The Value of the Strength & Conditioning Coach
By: Daniel Sharvit
Strength & Conditioning (S&C) is a field of study and practice which requires a deep understanding of the human body both physically and mentally. A researcher in kinesiology works to define parameters for changes and adaptations a person can undergo. A practitioner (Coach) will assess, evaluate, and program routines and sessions based on the guidelines given by an accrediting organization. The key to a quality strength and conditioning coach is their ability to take all the information there is, digest, and implement the training based on the individual standing right in front of them.
Originating from American football, strength and conditioning began with the goal of developing the strongest, fastest, and most robust athletes. Through time, the field has developed into coaches working with athletes of all sports ranging from swimming to MMA, fencing and shooting. Outside the world of athletics, many S&C professionals take on individuals returning from an injury, people with disabilities such as blindness or amputees, weekend warriors, and parents who want to keep up with their kids. The list goes on, but our role is essential in helping and guiding these individuals to success and whatever that means to them.
To be a coach in the field you do not have to have any sort of licensure, but most jobs will require you to be certified by an accredited association. Through education, your knowledge of information is tested but your ability to implement proper training and truly coach is a skill that takes years to learn and a lifetime to master. The biggest hurdle that we strength coaches face is taking your ideas and thoughts from a piece of paper to real life.
We are more than just exercises, sets, reps, and percentages. We are creative thinkers who put the individual’s goals above all else. We balance autonomy with discipline by manipulating training environments and factors. We develop values and work ethic by implementing time management and tempo reps within sessions. Within a team setting, the S&C coach is commonly getting as many contact hours (if not more) as the head sports coach. In addition to training the athletes to achieve success at whatever level they compete in, it is our role and duty to build a culture and hold the athletes to the highest standards.
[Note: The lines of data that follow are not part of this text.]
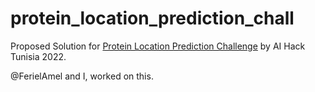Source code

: # protein_location_prediction_chall
Proposed Solution for [Protein Location Prediction Challenge](https://zindi.africa/competitions/protein-location-prediction-challenge) by AI Hack Tunisia 2022.

@FerielAmel and I, worked on this.
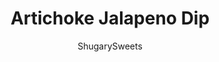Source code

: ---
layout: ../../layouts/MarkdownPostLayout.astro
title: Artichoke Jalapeno Dip
author: ShugarySweets
pubDate: 2019-01-09
description: "Cold and creamy with a kick, this Artichoke Jalapeno Dip packs a ton of flavor! Skip the store bought party dips and make your own in just minutes."
image_url: https://www.shugarysweets.com/wp-content/uploads/2020/07/artichoke-jalapeno-dip-facebook.jpg
tags: ["Appetizers","American"]
calories: 149
protein: 3
carbohydrates: 2
fats: 14
fiber: 0
ingredients: ["1 can (14 ounce) artichoke hearts, drained","2 jalapenos, seeded","1/2 cup parmesan cheese, grated","6 ounce cream cheese, softened","1/4 cup mayonnaise","1/2 teaspoon kosher salt","1/4 teaspoon ground black pepper","1/2 teaspoon garlic salt"]
serves: 6
time: "10 minutes"
prepTime: "10 minutes"
instructions: ["In a food processor, pulse artichoke hearts until chopped.","Add jalapenos and pulse until desired consistency.","Add remaining ingredients and pulse until fully blended. Spoon into a bowl and serve with pita chips, bagel bites, crackers or veggies!","Store in refrigerator for up to one week. ENJOY."]
nutrition: ["149 calories","2 grams carbohydrates","30 milligrams cholesterol","14 grams fat","0 grams fiber","3 grams protein","6 grams saturated fat","401 milligrams sodium","1 grams sugar","0 grams trans fat","7 grams unsaturated fat"]
---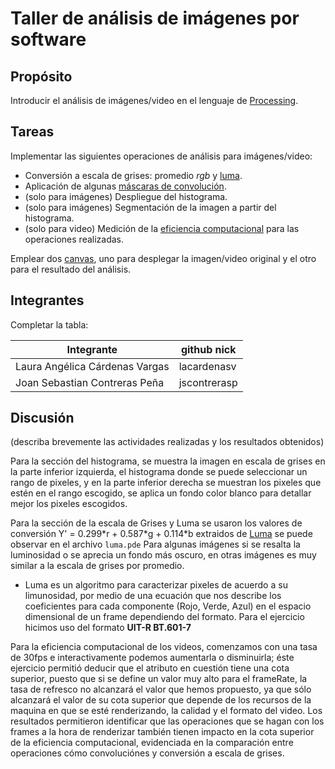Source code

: # Taller de análisis de imágenes por software

## Propósito

Introducir el análisis de imágenes/video en el lenguaje de [Processing](https://processing.org/).

## Tareas

Implementar las siguientes operaciones de análisis para imágenes/video:

* Conversión a escala de grises: promedio _rgb_ y [luma](https://en.wikipedia.org/wiki/HSL_and_HSV#Disadvantages).
* Aplicación de algunas [máscaras de convolución](https://en.wikipedia.org/wiki/Kernel_(image_processing)).
* (solo para imágenes) Despliegue del histograma.
* (solo para imágenes) Segmentación de la imagen a partir del histograma.
* (solo para video) Medición de la [eficiencia computacional](https://processing.org/reference/frameRate.html) para las operaciones realizadas.

Emplear dos [canvas](https://processing.org/reference/PGrapvshics.html), uno para desplegar la imagen/video original y el otro para el resultado del análisis.

## Integrantes

Completar la tabla:

| Integrante | github nick |
|------------|-------------|
| Laura Angélica Cárdenas Vargas | lacardenasv            |
| Joan Sebastian Contreras Peña  | jscontrerasp            |

## Discusión

(describa brevemente las actividades realizadas y los resultados obtenidos)

Para la sección del histograma, se muestra la imagen en escala de grises en la parte inferior izquierda, el histograma donde se puede seleccionar un rango de pixeles, y en la parte inferior derecha se muestran los pixeles que estén en el rango escogido, se aplica un fondo color blanco para detallar mejor los pixeles escogidos.

Para la sección de la escala de Grises y Luma se usaron los valores de conversión Y' = 0.299\*r + 0.587\*g + 0.114\*b extraidos de [Luma](https://es.wikipedia.org/wiki/Luma_(v%C3%ADdeo)) se puede observar en el archivo `luma.pde` 
Para algunas imágenes si se resalta la luminosidad o se aprecia un fondo más oscuro, en otras imágenes es muy similar a la escala de grises por promedio.

* Luma es un algoritmo para caracterizar pixeles de acuerdo a su limunosidad, por medio de una ecuación que nos describe los coeficientes para cada componente (Rojo, Verde, Azul) en el espacio dimensional de un frame dependiendo del formato. Para el ejercicio hicimos uso del formato **UIT-R BT.601-7**


Para la eficiencia computacional de los videos, comenzamos con una tasa de 30fps e interactivamente podemos aumentarla o disminuirla; éste ejercicio permitió deducir que el atributo en cuestión tiene una cota superior, puesto que si se define un valor muy alto para el frameRate, la tasa de refresco no alcanzará el valor que hemos propuesto, ya que sólo alcanzará el valor de su cota superior que depende de los recursos de la maquina en que se esté renderizando, la calidad y el formato del video. Los resultados permitieron identificar que las operaciones que se hagan con los frames a la hora de renderizar también tienen impacto en la cota superior de la eficiencia computacional, evidenciada en la comparación entre operaciones cómo convoluciónes y conversión a escala de grises.


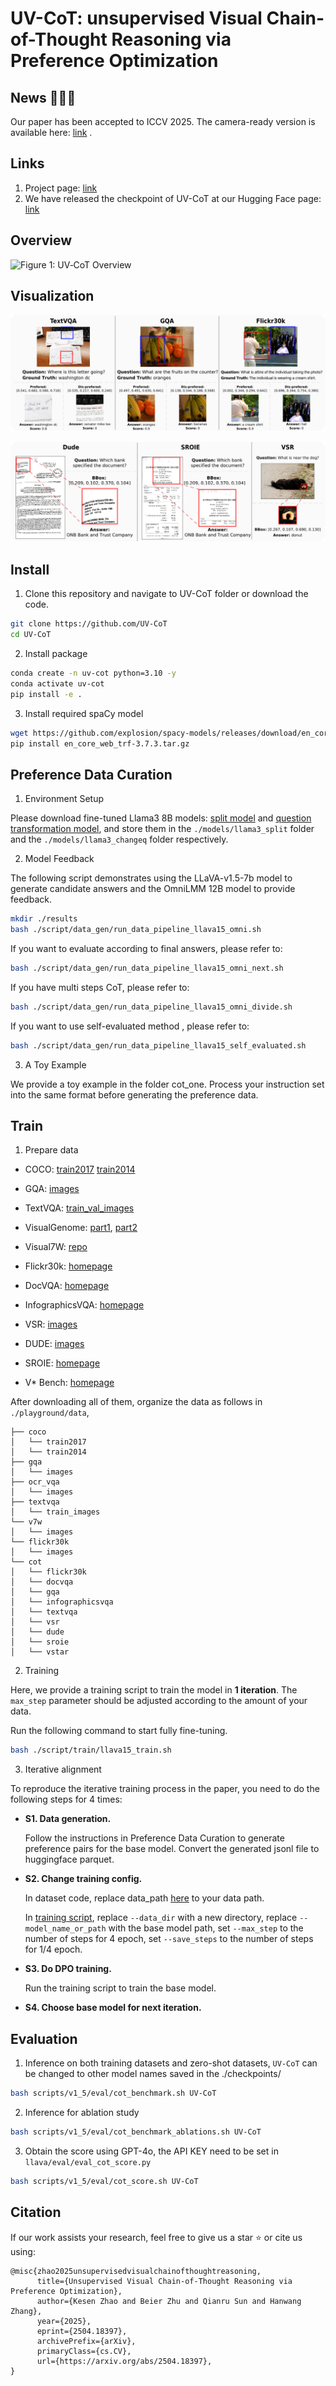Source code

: # UV-CoT: unsupervised Visual Chain-of-Thought Reasoning via Preference Optimization
## News 🎉🎉🎉
Our paper has been accepted to ICCV 2025. The camera-ready version is available here: [link](https://arxiv.org/abs/2504.18397)
.
## Links
1. Project page: [link](https://kesenzhao.github.io/my_project/projects/UV-CoT.html
)
2. We have released the checkpoint of UV-CoT at our Hugging Face page: [link](https://huggingface.co/kesenZhaoNTU/UV-CoT)

## Overview

![Figure 1: UV‑CoT Overview](./images/fig1.svg) 


## Visualization

 ![fig5_v1.2.pdf](./images/fig5_v1.2.svg) 

 ![fig6_v1.2.pdf](./images/fig6_v1.2.svg) 


## Install

1. Clone this repository and navigate to UV-CoT folder or download the code.
```bash
git clone https://github.com/UV-CoT
cd UV-CoT
```

2. Install package
```bash
conda create -n uv-cot python=3.10 -y
conda activate uv-cot
pip install -e .
```
3. Install required spaCy model
```bash
wget https://github.com/explosion/spacy-models/releases/download/en_core_web_trf-3.7.3/en_core_web_trf-3.7.3.tar.gz
pip install en_core_web_trf-3.7.3.tar.gz
```




## Preference Data Curation
1. Environment Setup

Please download fine-tuned Llama3 8B models: [split model](https://thunlp.oss-cn-qingdao.aliyuncs.com/rlaifv_llama3_split_model.tar.gz) and [question transformation model](https://thunlp.oss-cn-qingdao.aliyuncs.com/rlaifv_llama3_changeq_model.tar.gz), and store them in the `./models/llama3_split` folder and the `./models/llama3_changeq` folder respectively.

2. Model Feedback

The following script demonstrates using the LLaVA-v1.5-7b model to generate candidate answers and the OmniLMM 12B model to provide feedback.

```bash
mkdir ./results
bash ./script/data_gen/run_data_pipeline_llava15_omni.sh
```

If you want to evaluate according to final answers, please refer to:

```bash
bash ./script/data_gen/run_data_pipeline_llava15_omni_next.sh
```

If you have multi steps CoT, please refer to:

```bash
bash ./script/data_gen/run_data_pipeline_llava15_omni_divide.sh
```

If you want to use self-evaluated method , please refer to:

```bash
bash ./script/data_gen/run_data_pipeline_llava15_self_evaluated.sh
```

3. A Toy Example

We provide a toy example in the folder cot_one. Process your instruction set into the same format before generating the preference data.



## Train

1. Prepare data


- COCO: [train2017](http://images.cocodataset.org/zips/train2017.zip) [train2014](http://images.cocodataset.org/zips/train2014.zip)

- GQA: [images](https://downloads.cs.stanford.edu/nlp/data/gqa/images.zip)

- TextVQA: [train_val_images](https://dl.fbaipublicfiles.com/textvqa/images/train_val_images.zip)

- VisualGenome: [part1](https://cs.stanford.edu/people/rak248/VG_100K_2/images.zip), [part2](https://cs.stanford.edu/people/rak248/VG_100K_2/images2.zip)

- Visual7W: [repo](https://github.com/yukezhu/visual7w-toolkit)

- Flickr30k: [homepage](https://shannon.cs.illinois.edu/DenotationGraph/)

- DocVQA: [homepage](https://www.docvqa.org/datasets/docvqa)

- InfographicsVQA: [homepage](https://www.docvqa.org/datasets/infographicvqa)

- VSR: [images](https://www.dropbox.com/s/0s3bj25s62crjh2/vsr_images.zip?dl=0)

- DUDE: [images](https://huggingface.co/datasets/jordyvl/DUDE_loader/blob/main/data/DUDE_train-val-test_binaries.tar.gz)

- SROIE: [homepage](https://rrc.cvc.uab.es/?ch=13&com=downloads)

- V* Bench: [homepage](https://huggingface.co/datasets/craigwu/vstar_bench)

  

After downloading all of them, organize the data as follows in `./playground/data`,

```
├── coco
│   └── train2017
│   └── train2014
├── gqa
│   └── images
├── ocr_vqa
│   └── images
├── textvqa
│   └── train_images
└── v7w
│   └── images
└── flickr30k
│   └── images
└── cot
│   └── flickr30k
│   └── docvqa
│   └── gqa
│   └── infographicsvqa
│   └── textvqa
│   └── vsr
│   └── dude
│   └── sroie
│   └── vstar
```

2. Training

Here, we provide a training script to train the model in **1 iteration**. The `max_step` parameter should be adjusted according to the amount of your data.

Run the following command to start fully fine-tuning.

```bash
bash ./script/train/llava15_train.sh
```



3. Iterative alignment

To reproduce the iterative training process in the paper, you need to do the following steps for 4 times:
- **S1. Data generation.**

  Follow the instructions in Preference Data Curation to generate preference pairs for the base model. Convert the generated jsonl file to huggingface parquet.
- **S2. Change training config.**

  In dataset code, replace data_path [here](muffin/data/datasets.py#L38) to your data path.

  In [training script](script/train/llava15_train.sh), replace `--data_dir` with a new directory, replace `--model_name_or_path` with the base model path, set `--max_step` to the number of steps for 4 epoch, set `--save_steps` to the number of steps for 1/4 epoch.
- **S3. Do DPO training.**

  Run the training script to train the base model.
- **S4. Choose base model for next iteration.**

  

## Evaluation

1. Inference on both training datasets and zero-shot datasets, `UV-CoT` can be changed to other model names saved in the ./checkpoints/

```bash
bash scripts/v1_5/eval/cot_benchmark.sh UV-CoT
```

2. Inference for ablation study

```bash
bash scripts/v1_5/eval/cot_benchmark_ablations.sh UV-CoT
```

3. Obtain the score using GPT-4o, the API KEY need to be set in `llava/eval/eval_cot_score.py`

```bash
bash scripts/v1_5/eval/cot_score.sh UV-CoT
```




## Citation

If our work assists your research, feel free to give us a star ⭐ or cite us using:

```
@misc{zhao2025unsupervisedvisualchainofthoughtreasoning,
      title={Unsupervised Visual Chain-of-Thought Reasoning via Preference Optimization}, 
      author={Kesen Zhao and Beier Zhu and Qianru Sun and Hanwang Zhang},
      year={2025},
      eprint={2504.18397},
      archivePrefix={arXiv},
      primaryClass={cs.CV},
      url={https://arxiv.org/abs/2504.18397}, 
}
```

##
Whether you’re an accountant, athlete, circus performer, teacher, movie star, astronaut, chef, garbage man, or anything in between, the field and the weight room are truly humbling settings. Each of these professions comes with its own set of demands and constraints. It can be stressful at times and rewarding at others. As a coach we take into consideration our client’s sleep, nutrition, training volume, and mood and work towards their goal. Success for some can be getting into the gym 4 days that week and others, it’s winning a national championship. Some may want a pain free life. Whatever your goals are, it’s the strength and conditioning coach’s responsibility to take all these factors into account and hold you accountable. At the end of the day, people don’t remember what we say or do, but they do remember how we make them feel.